*WORK ORDER*:
Carry on the legal argument about the public land statutes and the protection of early settlers from its last sentence.

──────── PAGE EXCERPT

The statutes involved were passed more than seventy-five years ago, when the conditions and circumstances were entirely different from those now existing, or such as have existed for many years past. It is essential, therefore, to review the history and development of the public land system and the legislation bearing thereon. Smith v. Townsend, 148 U. S. 490; and see Chap. VIII, The History of the Public Domain, Donaldson, 1881.

From the earliest times the relief and protection of the first settlers has been a controlling consideration with every department of the Government; that first the protection and afterwards the encouragement of bona fide settlements for the purpose of making a home has been regarded as a most important consideration in the disposition of the public lands— a consideration which finally led to the practical abandonment of the system of sales and the enactment of the preëmption and homestead laws.

Hackley comes within the terms of the act of April 22, 1826. The act is plain in its terms and the court must give it effect. Sutherland, § 234; United States v. Hartwell, 6 Wall. 395; United States v. Wiltberger, 5 Wheat. 95. Congress has always protected the early settlers. Lamb v. Davenport, 18 Wall. 307; Lytle v. Arkansas, 9 How. 334; Wynn v. Morris, 16 Arkansas, 414.

────────────────
──────── DATA

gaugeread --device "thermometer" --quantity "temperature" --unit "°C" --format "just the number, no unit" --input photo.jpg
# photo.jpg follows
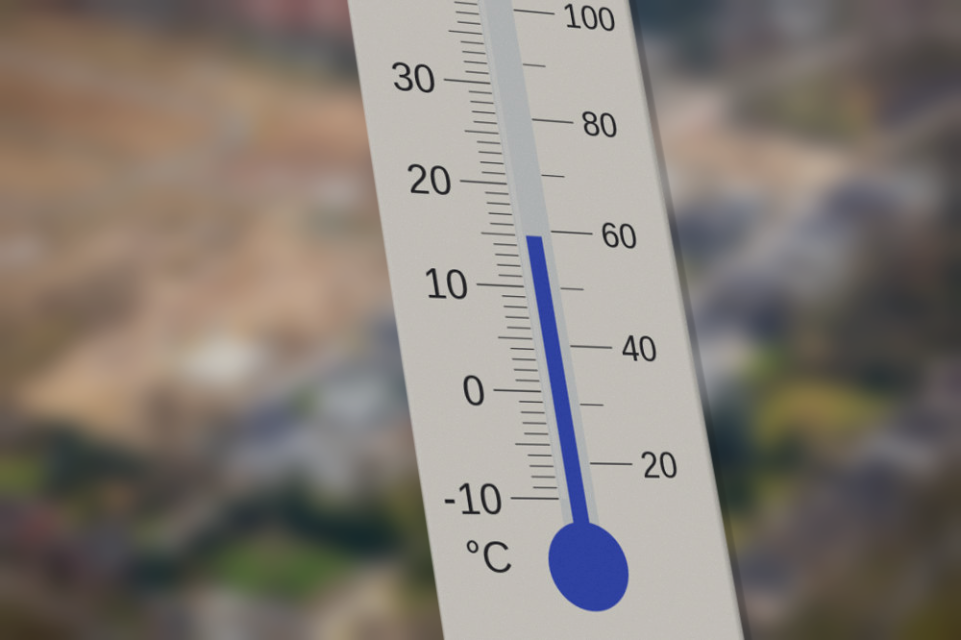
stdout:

────────────────

*ANSWER TO THIS TASK*:
The act amounted to a grant in presenti to the settler within its terms which could be defeated by the failure to perform conditions subsequent. United States v. Fitzgerald, 15 Pet. 418; Barnard v. Ashley, 18 How. 43; Brown v. Clements, 3 How. 666; Hall v. Pipin, 24 How. 132; Bryan v. Forsythe, 19 How. 334; Morrow v. Whitney, 95 U. S. 551; Caronditch v. St.

196 U. S.

Argument for Appellants.

Louis, 1 Black, 179; Glasgow v. Hortiz, 1 Black, 595; Savignac v. Garrison, 18 How. 132.

The act of March 3, 1807, does not affect complainants' rights. It did not under the contemporaneous construction of the various preëmption acts by the executive departments of the Government to which the court will give controlling weight. United States v. Philbrick, 120 U..S. 52, 59; Hahn v. United States, 107 U. S. 405; Brown v. United States, 113 U. S. 571; United States v. Darby, 12 Wheat. 206; United States v. Moore, 95 U. S. 760; 2 Pub. Land Law Inst. & Orders, 272, 422; Cong. Deb. for 1825, 1826, pp. 1422-1436.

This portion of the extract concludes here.